Serving the masses of consumers in the informal sector across Africa with products that meet their needs of instant and secure payments is no easy task. Cash remains king on the continent. It is responsible for about 90% of consumer payments, which are expected to reach $2.1-trillion in 2025.
Frankly, a tailor working in a bustling city like Abidjan needs a lot of convincing to open a store of value account. She needs 24/7 instant access to her funds, cannot afford expensive transaction fees and probably would not meet the know your customer (KYC) documentation requirements.
Governments play a key role in expanding access to financial services and must ensure their policies are driving digitisation of the informal sector as a priority. They should collaborate with financial institutions to include this population and provide easy means of identification for all citizens in an efficient and cost-effective manner.

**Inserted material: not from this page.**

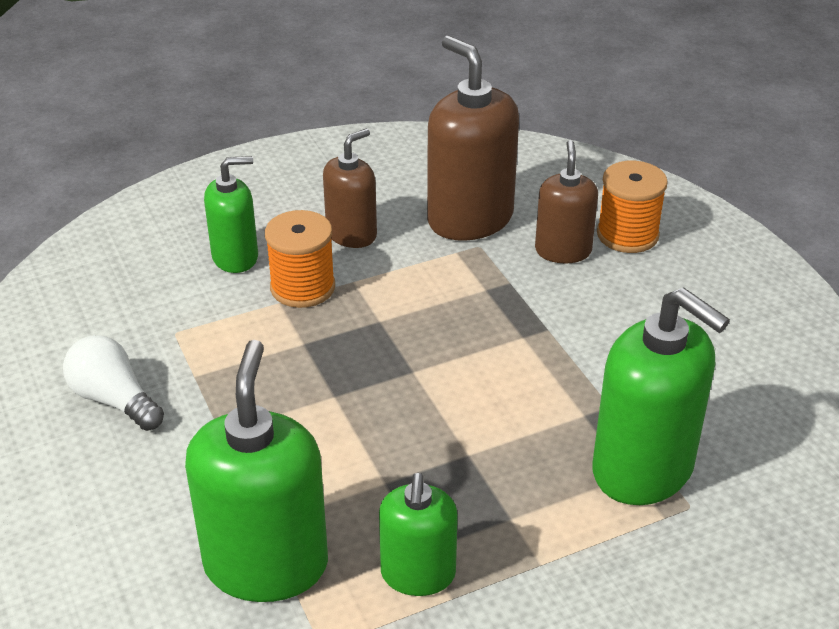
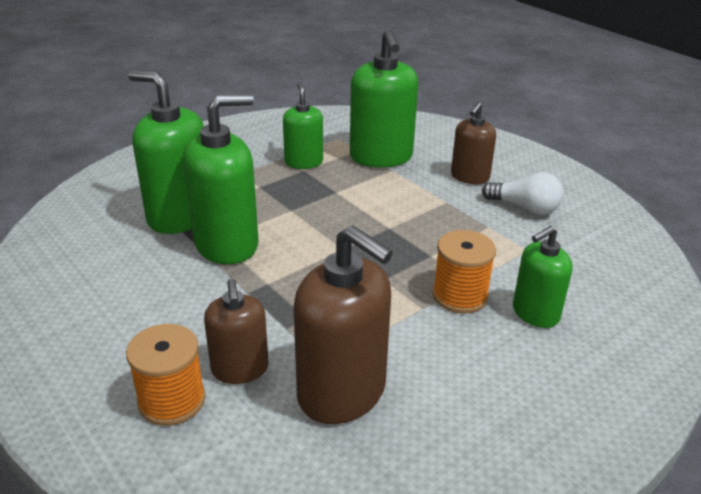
camera: 165 degrees right, 5 degrees down
brown soap dispenser [323,128,377,248] -> brown soap dispenser moved to [451,102,496,184]
none -> green soap dispenser [183,94,259,264]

The availability of light KYC bank accounts or wallets could meet the needs of these individuals and microentrepreneurs in the informal sector. Farmers, traders, transporters and other merchants could also benefit from several options for accepting digital payments.
An auto mechanic working in Ghana, for example, wants instant value, and probably cannot afford devices for payment acceptance, hence sticks to cash. However, he also needs to pay his automotive parts suppliers who may not be physically present. Digital financial services are cost-effective and there are several options available for collections and funds transfers that may benefit businesses like his, such as quick response (QR) codes.
A Mastercard research report revealed that merchants in South Africa accepting mobile payments via QR codes saw their revenues climb by 10 percent.
Businesses receive instant value without the need to have equipment, electricity or a data line. It is possible to integrate this payment option into mobile money such that merchants receive funds into a bank account, which provides more payment flexibility for them. It can also facilitate cross-border payments, an area of increased focus with the upcoming implementation of the African Continental Free Trade Agreement (AfCFTA).
To effectively meet the needs of the informal sector, banks, telcos, fintech firms and others need to team up more extensively in mutually beneficial partnerships. In the past few years, there has been a rise of partner banks who collaborate well with fintech firms and a recent study shows that many are two or three times more profitable than the average.
While mobile network operators have broader distribution networks and good consumer insights, banks offer financial services they cannot, such as payment cards, and have deeper knowledge about meeting regulatory requirements. Fintech firms are agile and innovative enough to quickly improve user experience such as the ability to transact without data, digital KYC validation and more.
Working together with appropriate regulatory support, these stakeholders could unlock the economic potential in the informal sector, providing innovative payment services that meet their needs. The rapid evolution in service models among these players catalysed by the pandemic, presents a unique chance to capture the informal sector opportunity. Will it be seized?